VOS TÂCHES
- a) D'après le texte sur la décentralisation, à quelle date s'est tenue la séance spéciale de l'assemblée départementale ?
- b) Résumez sous forme de liste le paragraphe du texte sur la décentralisation qui commence par « Il y a 20 ans », en conservant ses faits principaux.
- c) Dressez la liste de toutes les forces politiques mentionnées dans le texte sur la décentralisation.

SECTION DE TEXTE
^^^^^^^^^^^^^^^^
Il y a 20 ans, le 17 mars 2003, les deux
assemblées législatives (Assemblée et Sénat) se réunissaient en Congrès à
Versailles pour entériner les révisions constitutionnelles sur la
décentralisation. Les transferts de compétence de l’État vers les départements,
comme le recrutement des personnels techniciens, ouvriers et de service des
collèges, ou le RMI, aujourd’hui RSA, découlent de cette réforme
constitutionnelle. Ce 17 mars 2003, comme un seul homme, les parlementaires de
droite et du Parti socialiste avaient approuvé cette loi. Seuls, les
sénatrices, sénateurs et député.e.s communistes s’y étaient opposés. Président
du conseil général, j’avais décidé, avec mes camarades communistes, de
convoquer une séance spéciale de l’assemblée départementale, alors que les élus
locaux et les citoyens avaient été tenus à l’écart d’un véritable débat sur
cette loi, alors appelée « la mère de toutes les réformes » par
Jean-Pierre Raffarin, le premier ministre d’alors. Elle se tint le 10 décembre
2002, avec des élus communistes, un peu seuls, avouons-le ! Qu’avais-je dit ce
jour-là ?
^^^^^^^^^^^^^^^^
[Entrées de données enregistrées]
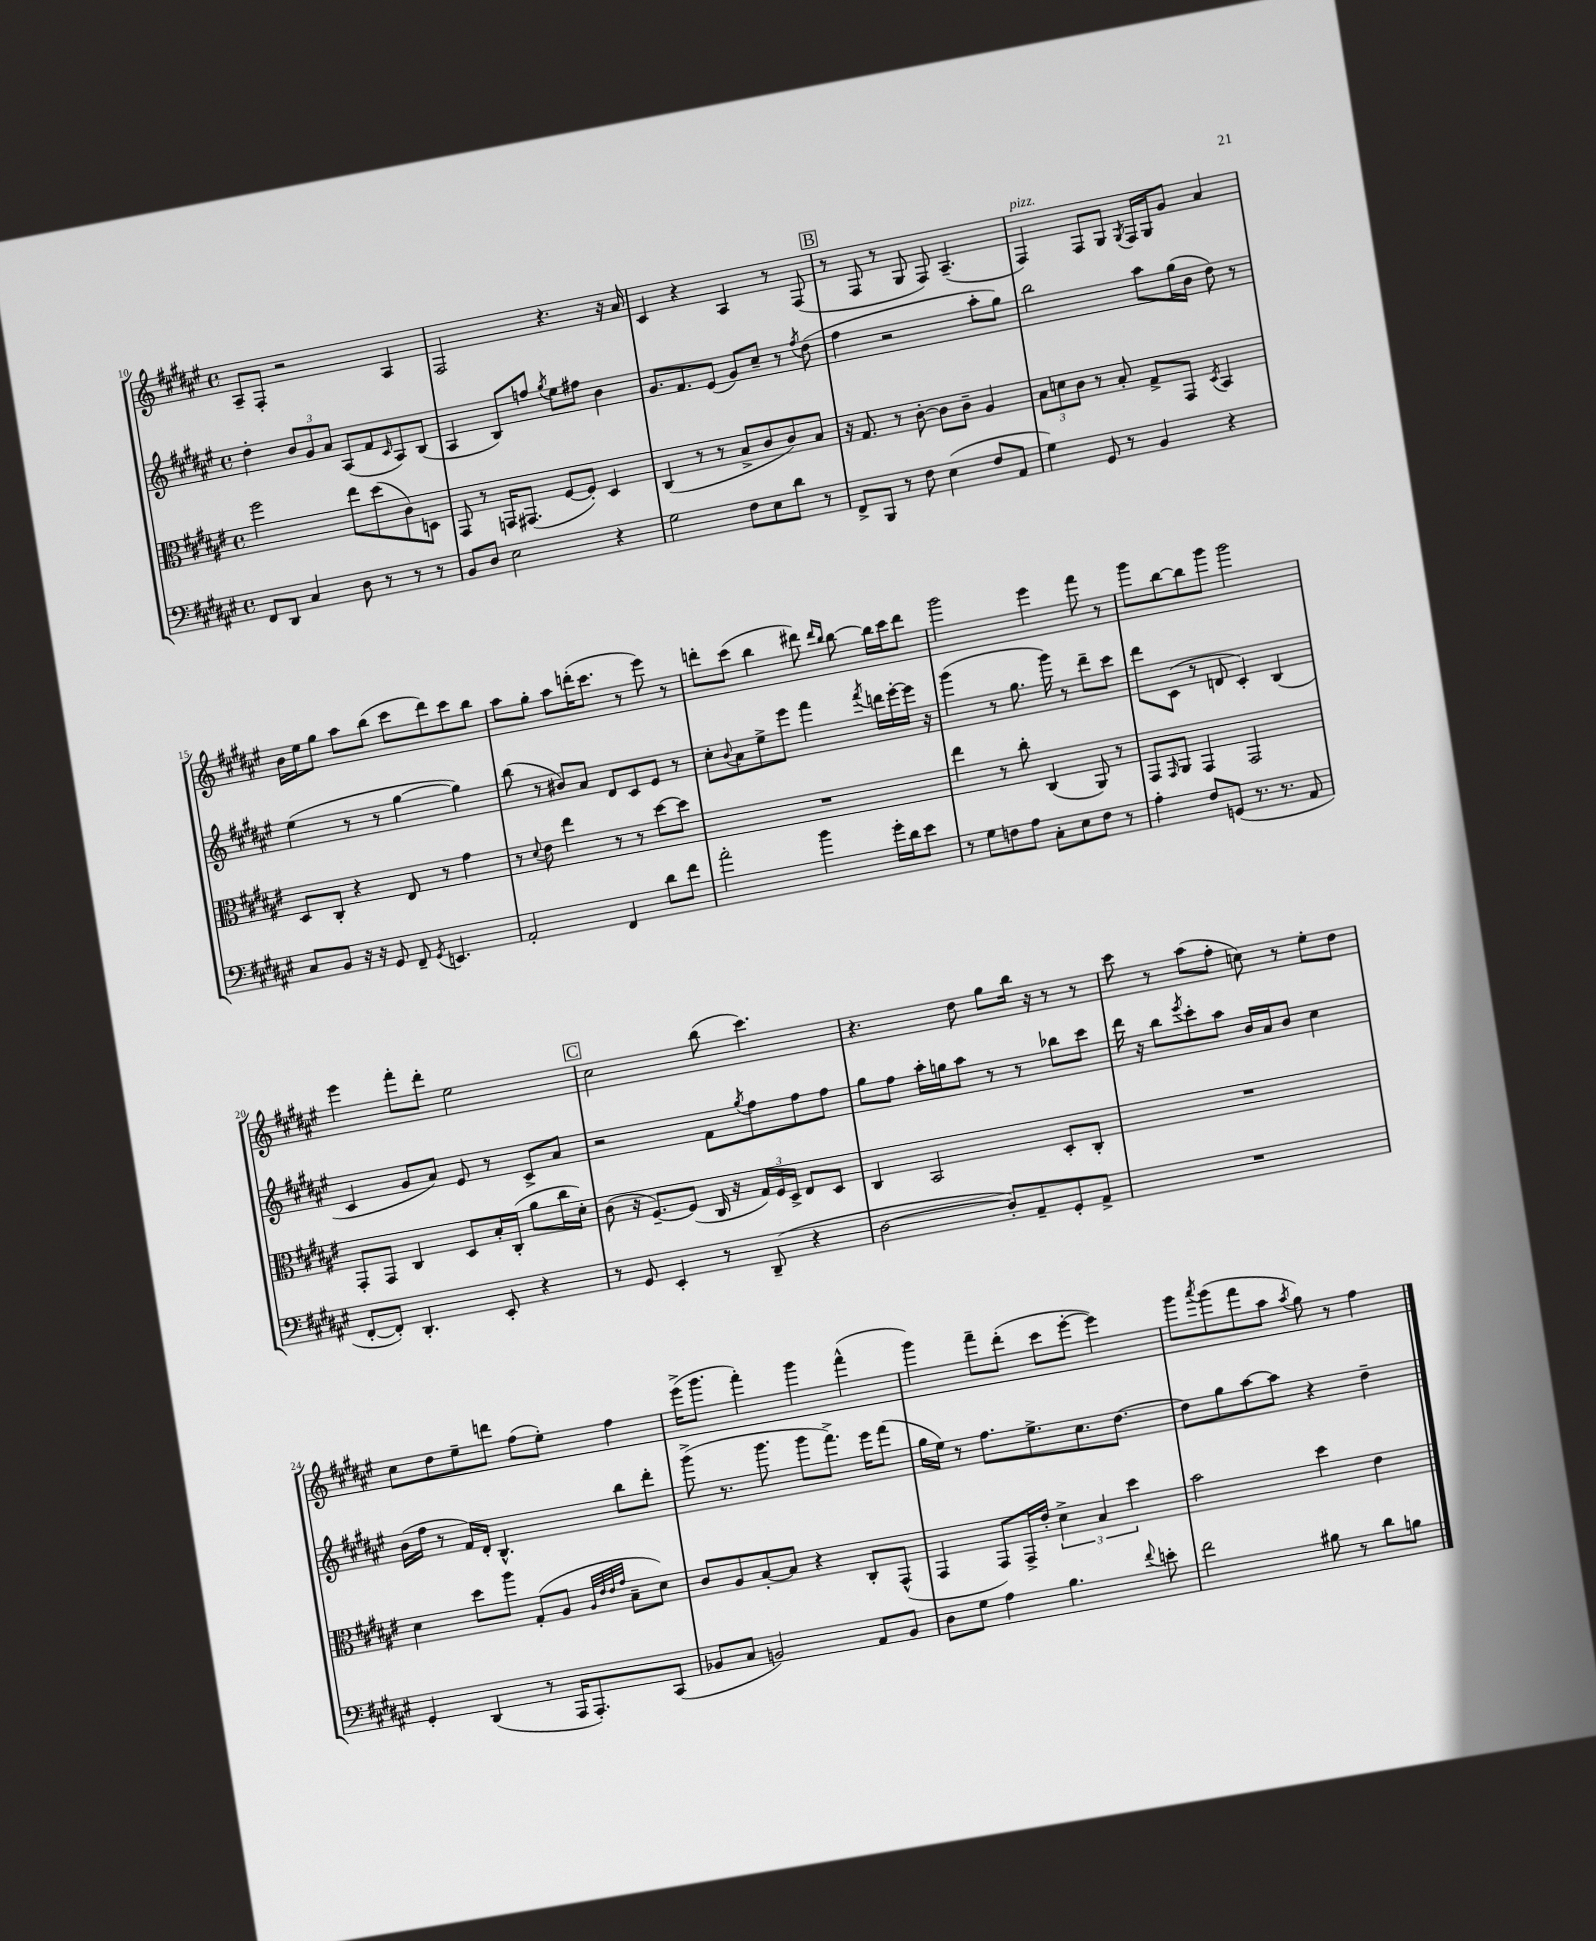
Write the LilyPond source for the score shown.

<<
\new StaffGroup <<
\new Staff = "s0" {
    \clef treble \key fis \major \defaultTimeSignature \time 4/4
    ais8-- fis8-. r2 ais4 |
    fis2 r4. r16 ais'16 |
    cis'4 r4 ais4 r8 fis8( |
    \mark \markup { \box "B" } r8 fis8 r8 gis8 fis8) ais4.--( |
    fis4^\markup { \italic "pizz." }) fis8 gis8 \acciaccatura { gis8 } fis16 gis16 gis'8 ais'4 |
    b'16 eis''16 gis''8 ais''8 b''8( cis'''8 dis'''8) cis'''8 b''8 |
    ais''8 gis''8-. ais''8 d'''16-.( cis'''8. r8 eis'''8) r8 |
    d'''8-. cis'''8( b''4 dis'''8) \grace { dis'''16 b''16 } b''8~ b''16 cis'''16 dis'''8 |
    gis'''2 eis'''4 fis'''8 r8 |
    gis'''8 b''8~ b''8 gis'''8 gis'''2 |
    eis'''4 fis'''8-. dis'''8-. eis''2 |
    \mark \markup { \box "C" } cis''2 b''8( cis'''4.) |
    r4. dis''8 gis''8 b''16 r16 r8 r8 |
    cis'''8 r8 ais''8( fis''8-. c''8) r8 eis''8-. dis''8 |
    cis''8 dis''8 eis''8-- d'''8 fis''8( eis''8-.) fis''4 |
    eis'''16->( gis'''8. fis'''4-.) gis'''4 fis'''4-^( |
    gis'''4) fis'''8-- dis'''8-.( cis'''8 eis'''8~-. eis'''4) |
    gis'''8 \acciaccatura { ais'''8 } gis'''8( fis'''8 ais''8 \acciaccatura { ais''8 } gis''8) r8 fis''4 \bar "|." |
}
\new Staff = "s1" {
    \clef treble \key fis \major \defaultTimeSignature \time 4/4
    dis''4-. \tuplet 3/2 { b'8 gis'8 ais'8 } ais8( fis'8 \grace { cis'16 } ais8) b8( |
    ais4 b8) f''8 \acciaccatura { gis''8 } eis''8 fis''8 b'4 |
    gis'8. fis'8. eis'8( gis'8) cis''8-- r8 \acciaccatura { fis''8 } dis''8( |
    \mark \markup { \box "B" } fis''4 r2 ais''8-. gis''8) |
    b''2 ais''8 gis''16( b'16 dis''8) r8 |
    eis''4( r8 r8 gis''4~ gis''4) |
    b''8( r8 bis'8) ais'8 dis'8 cis'8 eis'8 r8 |
    cis''8-. \appoggiatura { b'8 } ais'8 eis''8-> eis'''8 fis'''4 \acciaccatura { fis'''8 } d'''16 eis'''16~-. eis'''16 r16 |
    gis'''4( r8 gis''8. gis'''16) r8 dis'''8-- cis'''8 |
    dis'''8 cis'8( r8 d'8 cis'4-.) b4( |
    cis'4 gis'8 ais'8) eis'8 r8 cis'8-> ais'8 |
    \mark \markup { \box "C" } r2 fis'8 \acciaccatura { gis''8 } fis''8 fis''8 fis''8 |
    gis''8 fis''8 ais''16-. g''16 ais''8 r8 r8 bes''8 cis'''8 |
    dis'''16 r16 b''8 \acciaccatura { eis'''8 } cis'''8-. ais''8 b'16 ais'16 b'8 cis''4 |
    b'16( fis''16 r8 fis'16) dis'16-. b4.-^ b''8 dis'''8-. |
    gis'''8->( r8. gis'''8. gis'''8 fis'''8.->) eis'''16 fis'''8( |
    gis''16 eis''16) r8 fis''8. eis''8.-> cis''8. dis''8.~ |
    dis''8 gis''8 ais''8~ ais''8 r4 dis''4-- \bar "|." |
}
\new Staff = "s2" {
    \clef alto \key fis \major \defaultTimeSignature \time 4/4
    fis''2 eis''8 dis''8( cis'8) d8 |
    gis,8 r8 g,16 gis,8.( fis8~ fis8-.) dis4 |
    cis4( r8 r8 b8-> cis'8 cis'8) b8 |
    \mark \markup { \box "B" } r16 gis8. r8 cis'8~-. cis'8 cis'8-- ais4 |
    \tuplet 3/2 { b8 d'8 cis'8 } r8 b8-. gis8-> gis,8 \acciaccatura { dis8 } b,4 |
    dis8 cis8-. r4 eis8 r8 gis'4 |
    r8 \appoggiatura { dis'8 } eis'8 eis''4 r8 r8 dis''8~ dis''8 |
    R1 |
    eis''4 r8 cis''8-. cis4( ais,8) r8 |
    gis,8 \grace { gis,16 } ais,8 gis,4 gis,2 |
    gis,8-. gis,8 cis4 dis8 b16-. cis16-.( ais'8 cis''16 dis'16-.) |
    \mark \markup { \box "C" } cis'8( r16 fis8.~--) fis8( cis16 r16 \tuplet 3/2 { gis16) fis16 dis16-> } eis8 dis8 |
    cis4 b,2 dis8-. cis8-. |
    R1 |
    dis'4 dis''8 ais''8 gis8-.( ais8 \grace { ais32 eis'32 eis'32 gis'32 } b8-- dis'8) |
    cis'8 ais8 b8~-. b8 r4 cis8-. gis,8-^( |
    gis,4 gis,8) gis,16-> eis'16-. \tuplet 3/2 { dis'4-> b4 dis''4 } |
    b'2 dis''4 eis'4 \bar "|." |
}
\new Staff = "s3" {
    \clef bass \key fis \major \defaultTimeSignature \time 4/4
    fis,8 dis,8 cis4 dis8 r8 r8 r8 |
    b,8 dis8 eis2 r4 |
    gis2 fis8 eis8 dis'8 r8 |
    \mark \markup { \box "B" } fis,8-> b,,8 r8 fis8 eis4( fis8 ais,8 |
    gis4) gis,8 r8 b,4 r4 |
    cis8 b,8 r16 r16 gis,8 fis,8-- \acciaccatura { gis,8 } e,4. |
    ais,2-. fis,4 dis'8 fis'8 |
    ais'2-. b'4 gis'16-. dis'16 eis'8 |
    r8 gis8 f8 ais8 cis8-. eis8 f8 r8 |
    ais4-. fis8 g,8( r8. r8. ais,8 |
    fis,8~-. fis,8-.) dis,4.-. eis,8-. r4 |
    \mark \markup { \box "C" } r8 gis,8 eis,4-. r8 dis,8--( r4 |
    dis2~ dis8-.) ais,8-- gis,8-. ais,8-> |
    R1 |
    gis,4-. dis,4( r8 ais,,16 ais,,8.-.) cis,8( |
    bes,8 cis8 b,2) ais,8 b,8 |
    dis8 gis8 ais4 b4. \appoggiatura { fis'8 } e'8-. |
    fis'2 bis8 r8 dis'8 b8 \bar "|." |
}
>>
>>
\layout { \context { \Score currentBarNumber = #10 } }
^^^^^^^^^^^^^^^^
RÉSULTATS ATTENDUS
- a) Le 10 décembre 2002.

- b)
- Le 17 mars 2003, l'Assemblée et le Sénat, réunis en Congrès à Versailles, ont entériné les révisions constitutionnelles sur la décentralisation.
- Cette réforme est à l'origine de transferts de compétence de l'État vers les départements, comme le recrutement des personnels techniciens, ouvriers et de service des collèges, ou le RMI, aujourd'hui RSA.
- Les parlementaires de droite et du Parti socialiste ont approuvé la loi ; seuls les sénatrices, sénateurs et député.e.s communistes s'y sont opposés.
- Les élus locaux et les citoyens ayant été tenus à l'écart d'un véritable débat sur cette loi, que le premier ministre de l'époque, Jean-Pierre Raffarin, appelait « la mère de toutes les réformes », le président du conseil général a décidé, avec ses camarades communistes, de convoquer une séance spéciale de l'assemblée départementale.
- Cette séance s'est tenue le 10 décembre 2002, avec des élus communistes un peu seuls.

- c)
- La droite
- Le Parti socialiste
- Les communistes